Une fois entrée c’est la grandeur de la salle de plus de 450 mètres et les arches qui détonnent. Les murs arrondis installés en vue de la future exposition cassent cette symétrie. Selon le chef de projet, ça a été mis en place pour réhabiliter l’espace et faire en sorte que les visiteurs puissent se balader et faire des allers-retours. La pièce en rénovation se remarque avec les nombreux cartons présents mais aussi une échelle. Malgré tout, quelques pièces ont déjà été installées. Éric Dordan, précise que ce sont des pièces achetées ou des objets reproduits comme la maquette de la maison futuriste de Monsanto . Il stipule : « On a surtout fait appel à des artistes plutôt qu’à des architectes ».

Image d’une partie de l’exposition d’arc en rêve : (re) construire Disney en construction (Crédit : Jon Guess)

Pour monter toute cette galerie, Rémi Huet s’exclame « Il va nous falloir entre 3 et 4 semaines pour tout monter ! ». Le temps de montage dépend de la complexité de la maquette réalisée en amont. Ils sont autour d’une vingtaine à travailler dans la salle pour que tout soit fini avant le 28 mars, date de début de visites pour le grand public.
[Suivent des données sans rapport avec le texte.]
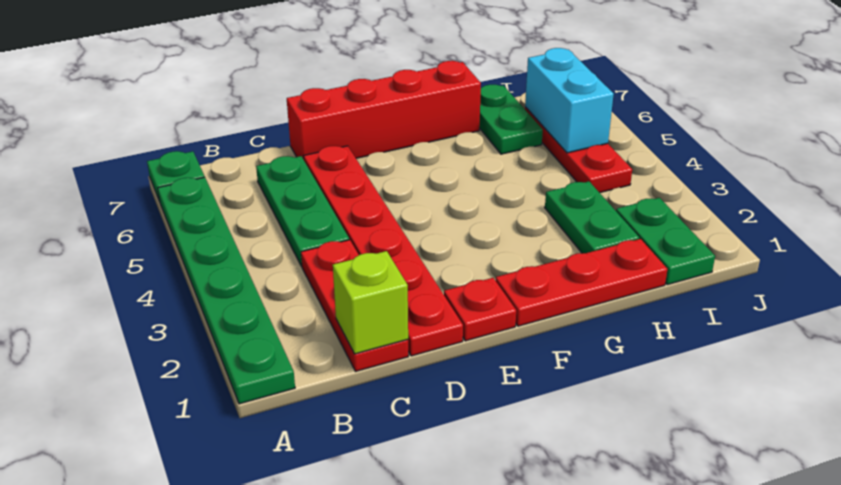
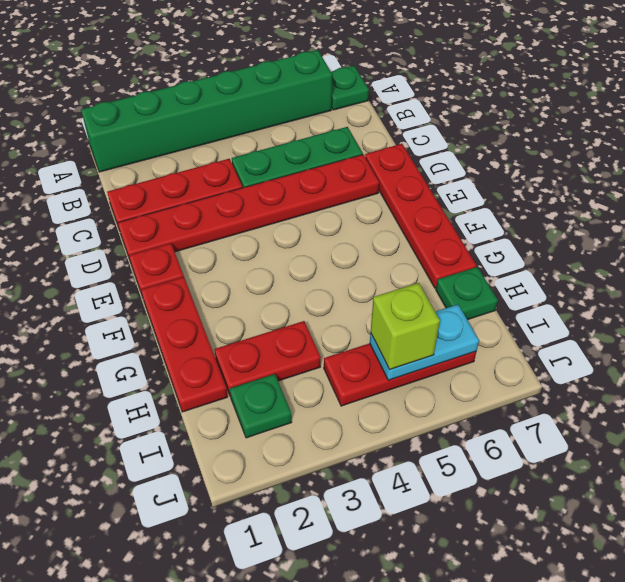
green plate A1:A6 level 1 -> green brick A1:A6 level 1
lime brick C1 level 2 -> lime brick I5 level 3
red brick D7:G7 level 1 -> red plate D7:G7 level 1
green plate H2:H3 level 1 -> red plate H2:H3 level 1
green plate H6:H7 level 1 -> green plate H7 level 1
green plate I1:I2 level 1 -> green plate I2 level 1
cyan brick I5:I6 level 2 -> cyan plate I5:I6 level 2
Les travailleurs se composent de graphistes, comptables, administrateurs… Le coût d’une telle exposition s’élève entre soixante et soixante-dix mille euros selon le chef de projet. « Dedans on compte le droit sur les objets, les emprunts, le transport et l’assurance » énumère-t-il. A quoi il faut ajouter les salaires des commissaires, des techniciens, des ouvriers, des maquettistes, des sculpteurs et des vidéastes. Un prix élevé mais avec un espoir de rentabilité au vu de l’exposition qui est pensée pour attirer un public plus large en mélangeant le côté architectural avec l’industrie Walt Disney.